START DATA SUPPLIED
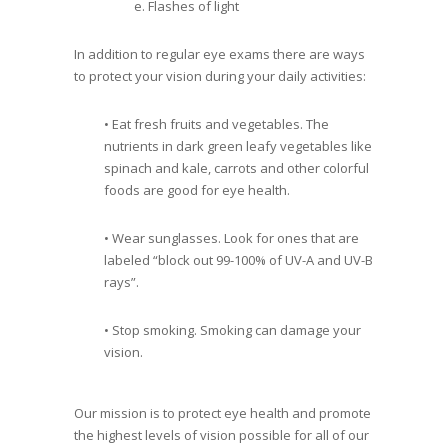
e. Flashes of light
In addition to regular eye exams there are ways
to protect your vision during your daily activities:
• Eat fresh fruits and vegetables. The
nutrients in dark green leafy vegetables like
spinach and kale, carrots and other colorful
foods are good for eye health.
• Wear sunglasses. Look for ones that are
labeled “block out 99-100% of UV-A and UV-B
rays”.
• Stop smoking. Smoking can damage your
vision.
Our mission is to protect eye health and promote
the highest levels of vision possible for all of our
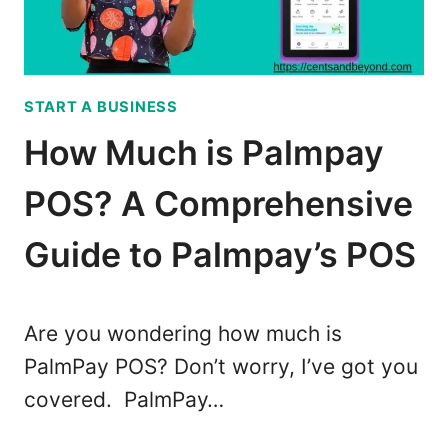
T
T
O
T
M
I
A
P
START A BUSINESS
K
S
E
How Much is Palmpay
M
O
POS? A Comprehensive
N
E
Guide to Palmpay’s POS
Y
W
I
Are you wondering how much is
T
PalmPay POS? Don’t worry, I’ve got you
H
covered. PalmPay…
Y
O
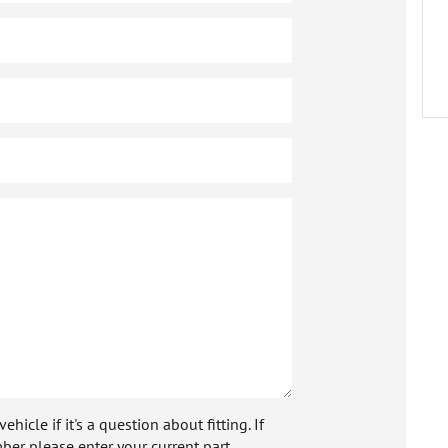
icle if it's a question about fitting. If
ber please enter your current part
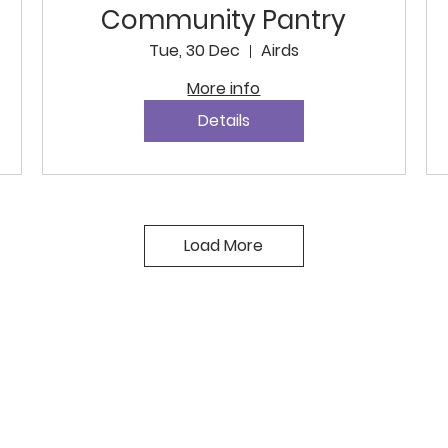
Community Pantry
Tue, 30 Dec
Airds
More info
Details
Load More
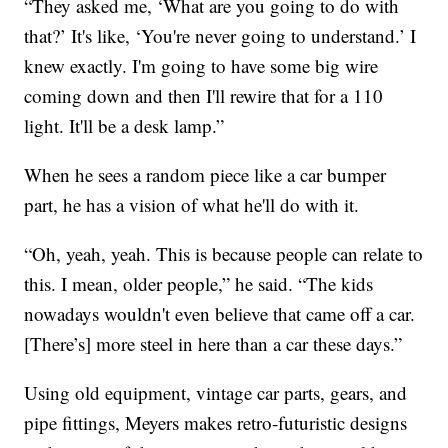
“They asked me, ‘What are you going to do with
that?’ It's like, ‘You're never going to understand.’ I
knew exactly. I'm going to have some big wire
coming down and then I'll rewire that for a 110
light. It'll be a desk lamp.”
When he sees a random piece like a car bumper
part, he has a vision of what he'll do with it.
“Oh, yeah, yeah. This is because people can relate to
this. I mean, older people,” he said. “The kids
nowadays wouldn't even believe that came off a car.
[There’s] more steel in here than a car these days.”
Using old equipment, vintage car parts, gears, and
pipe fittings, Meyers makes retro-futuristic designs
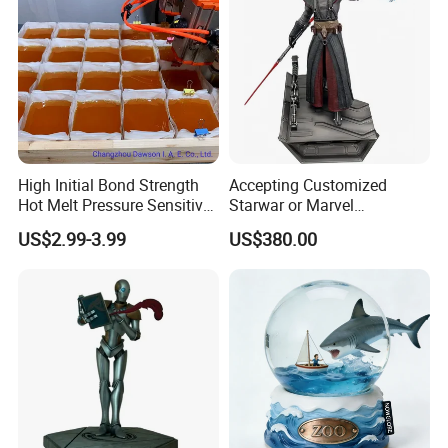
High Initial Bond Strength
Accepting Customized
Hot Melt Pressure Sensitive
Starwar or Marvel
Adhesive Glue for Box,
Collectible Series Statue
US$2.99-3.99
US$380.00
Carton Sealing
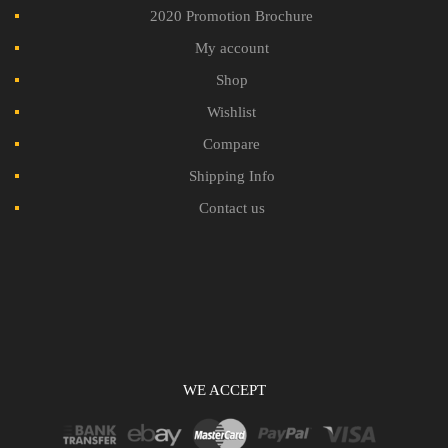
2020 Promotion Brochure
My account
Shop
Wishlist
Compare
Shipping Info
Contact us
WE ACCEPT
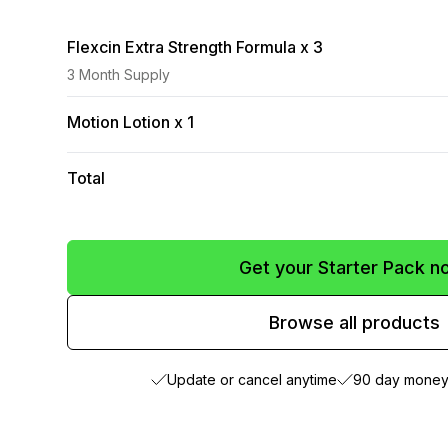
Flexcin Extra Strength Formula x 3
3 Month Supply
Motion Lotion x 1
Total
Get your Starter Pack n
Browse all products
Update or cancel anytime
90 day money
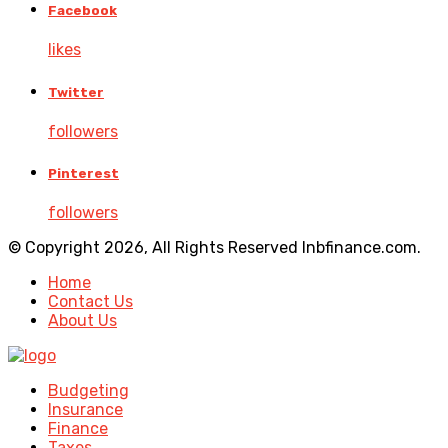
Facebook
likes
Twitter
followers
Pinterest
followers
© Copyright 2026, All Rights Reserved lnbfinance.com.
Home
Contact Us
About Us
Budgeting
Insurance
Finance
Taxes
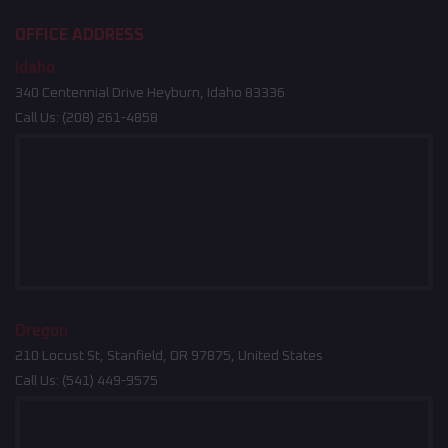
OFFICE ADDRESS
Idaho
340 Centennial Drive Heyburn, Idaho 83336
Call Us:
(208) 261-4858
Oregon
210 Locust St, Stanfield, OR 97875, United States
Call Us:
(541) 449-9575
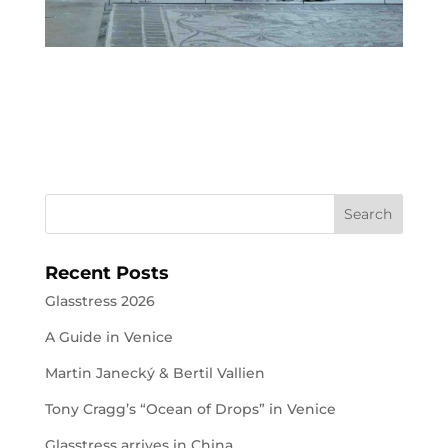
Recent Posts
Glasstress 2026
A Guide in Venice
Martin Janecký & Bertil Vallien
Tony Cragg’s “Ocean of Drops” in Venice
Glasstress arrives in China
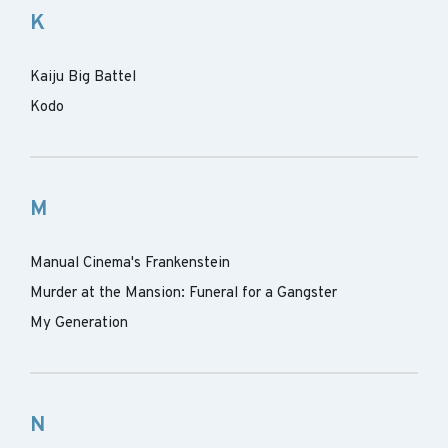
K
Kaiju Big Battel
Kodo
M
Manual Cinema's Frankenstein
Murder at the Mansion: Funeral for a Gangster
My Generation
N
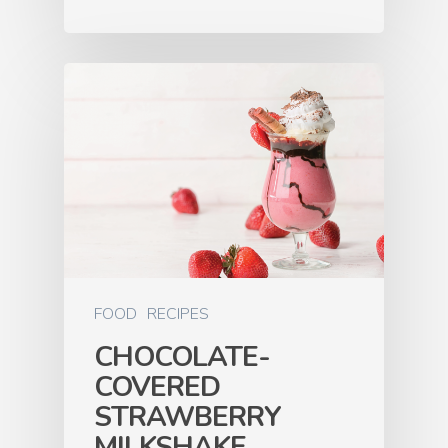
FOOD
RECIPES
CHOCOLATE-
COVERED
STRAWBERRY
MILKSHAKE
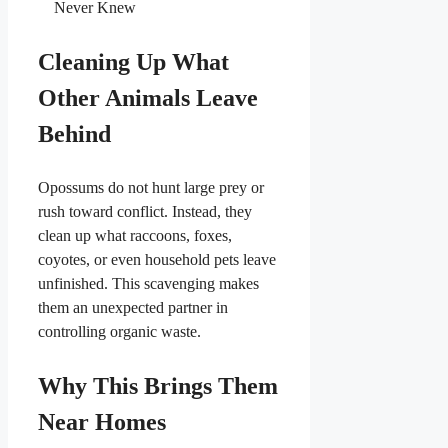
Never Knew
Cleaning Up What
Other Animals Leave
Behind
Opossums do not hunt large prey or
rush toward conflict. Instead, they
clean up what raccoons, foxes,
coyotes, or even household pets leave
unfinished. This scavenging makes
them an unexpected partner in
controlling organic waste.
Why This Brings Them
Near Homes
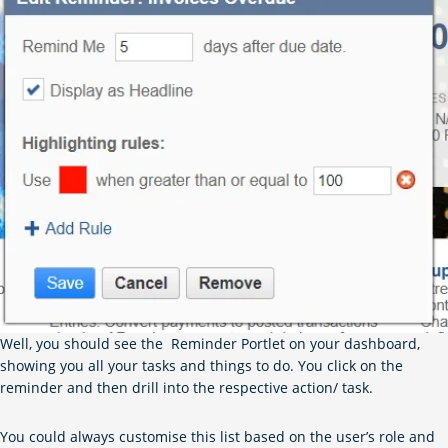
Well, you should see the Reminder Portlet on your dashboard,
showing you all your tasks and things to do. You click on the
reminder and then drill into the respective action/ task.
You could always customise this list based on the user’s role and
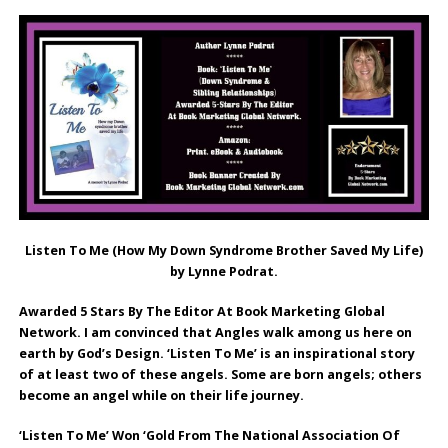
Listen To Me (How My Down Syndrome Brother Saved My Life)
by Lynne Podrat.
Awarded 5 Stars By The Editor At Book Marketing Global
Network. I am convinced that Angles walk among us here on
earth by God’s Design. ‘Listen To Me’ is an inspirational story
of at least two of these angels. Some are born angels; others
become an angel while on their life journey.
‘Listen To Me’ Won ‘Gold From The National Association Of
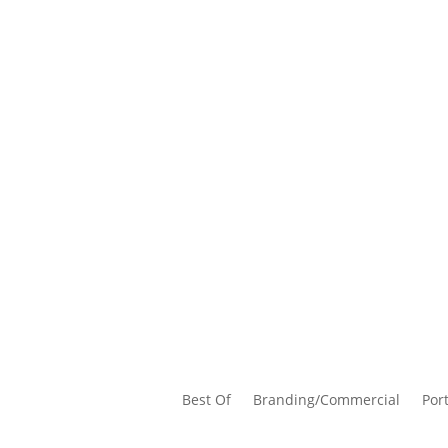
Best Of
Branding/Commercial
Port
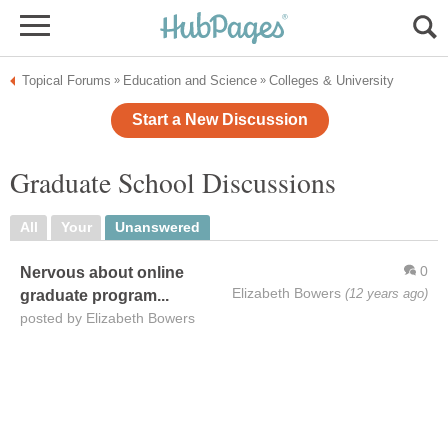
Topical Forums
Education and Science
Colleges & University
»
»
Start a New Discussion
Graduate School Discussions
All
Your
Unanswered
0
Nervous about online
Elizabeth Bowers
(12 years ago)
graduate program...
posted by Elizabeth Bowers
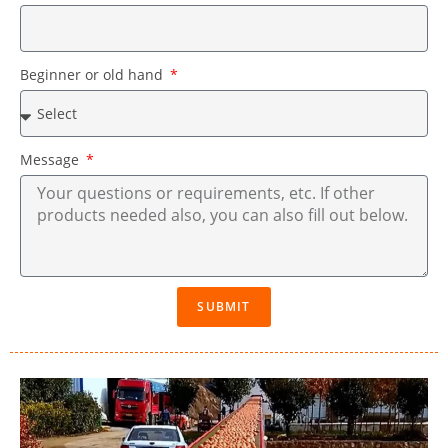
Beginner or old hand
Message
SUBMIT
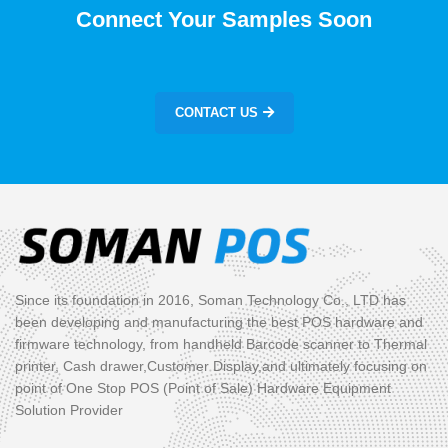
Connect Your Samples Soon
CONTACT US
Since its foundation in 2016, Soman Technology Co., LTD has
been developing and manufacturing the best POS hardware and
firmware technology, from handheld Barcode scanner to Thermal
printer, Cash drawer,Customer Display,and ultimately focusing on
point of One Stop POS (Point of Sale) Hardware Equipment
Solution Provider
END DATA SUPPLIED
-- TASK REQUIREMENTS --
Rewrite the text of all the records, replacing each "desk lamp" with "floor lamp" and keeping everything else unchanged. Omit the pictures.

-- RESULT BELOW --
e. Flashes of light
In addition to regular eye exams there are ways
to protect your vision during your daily activities:
• Eat fresh fruits and vegetables. The
nutrients in dark green leafy vegetables like
spinach and kale, carrots and other colorful
foods are good for eye health.
• Wear sunglasses. Look for ones that are
labeled “block out 99-100% of UV-A and UV-B
rays”.
• Stop smoking. Smoking can damage your
vision.
Our mission is to protect eye health and promote
the highest levels of vision possible for all of our
T
T
O
T
M
I
A
P
START A BUSINESS
K
S
E
How Much is Palmpay
M
O
POS? A Comprehensive
N
E
Guide to Palmpay’s POS
Y
W
I
Are you wondering how much is
T
PalmPay POS? Don’t worry, I’ve got you
H
covered. PalmPay…
Y
O
icle if it's a question about fitting. If
ber please enter your current part
Community Pantry
Tue, 30 Dec
Airds
More info
Details
Load More
“They asked me, ‘What are you going to do with
that?’ It's like, ‘You're never going to understand.’ I
knew exactly. I'm going to have some big wire
coming down and then I'll rewire that for a 110
light. It'll be a floor lamp.”
When he sees a random piece like a car bumper
part, he has a vision of what he'll do with it.
“Oh, yeah, yeah. This is because people can relate to
this. I mean, older people,” he said. “The kids
nowadays wouldn't even believe that came off a car.
[There’s] more steel in here than a car these days.”
Using old equipment, vintage car parts, gears, and
pipe fittings, Meyers makes retro-futuristic designs
High Initial Bond Strength
Accepting Customized
Hot Melt Pressure Sensitive
Starwar or Marvel
Adhesive Glue for Box,
Collectible Series Statue
US$2.99-3.99
US$380.00
Carton Sealing
2020 Promotion Brochure
My account
Shop
Wishlist
Compare
Shipping Info
Contact us
WE ACCEPT
Flexcin Extra Strength Formula x 3
3 Month Supply
Motion Lotion x 1
Total
Get your Starter Pack n
Browse all products
Update or cancel anytime
90 day money
Facebook
likes
Twitter
followers
Pinterest
followers
© Copyright 2026, All Rights Reserved lnbfinance.com.
Home
Contact Us
About Us
Budgeting
Insurance
Finance
Taxes
OFFICE ADDRESS
Idaho
340 Centennial Drive Heyburn, Idaho 83336
Call Us:
(208) 261-4858
Oregon
210 Locust St, Stanfield, OR 97875, United States
Call Us:
(541) 449-9575
Recent Posts
Glasstress 2026
A Guide in Venice
Martin Janecký & Bertil Vallien
Tony Cragg’s “Ocean of Drops” in Venice
Glasstress arrives in China
K
Kaiju Big Battel
Kodo
M
Manual Cinema's Frankenstein
Murder at the Mansion: Funeral for a Gangster
My Generation
N
FOOD
RECIPES
CHOCOLATE-
COVERED
STRAWBERRY
MILKSHAKE
Never Knew
Cleaning Up What
Other Animals Leave
Behind
Opossums do not hunt large prey or
rush toward conflict. Instead, they
clean up what raccoons, foxes,
coyotes, or even household pets leave
unfinished. This scavenging makes
them an unexpected partner in
controlling organic waste.
Why This Brings Them
Near Homes
Well, you should see the Reminder Portlet on your dashboard,
showing you all your tasks and things to do. You click on the
reminder and then drill into the respective action/ task.
You could always customise this list based on the user’s role and
Listen To Me (How My Down Syndrome Brother Saved My Life)
by Lynne Podrat.
Awarded 5 Stars By The Editor At Book Marketing Global
Network. I am convinced that Angles walk among us here on
earth by God’s Design. ‘Listen To Me’ is an inspirational story
of at least two of these angels. Some are born angels; others
become an angel while on their life journey.
‘Listen To Me’ Won ‘Gold From The National Association Of
Best Of
Branding/Commercial
Port
Topical Forums
Education and Science
Colleges & University
»
»
Start a New Discussion
Graduate School Discussions
All
Your
Unanswered
0
Nervous about online
Elizabeth Bowers
(12 years ago)
graduate program...
posted by Elizabeth Bowers
Beginner or old hand
Message
SUBMIT
Connect Your Samples Soon
CONTACT US
Since its foundation in 2016, Soman Technology Co., LTD has
been developing and manufacturing the best POS hardware and
firmware technology, from handheld Barcode scanner to Thermal
printer, Cash drawer,Customer Display,and ultimately focusing on
point of One Stop POS (Point of Sale) Hardware Equipment
Solution Provider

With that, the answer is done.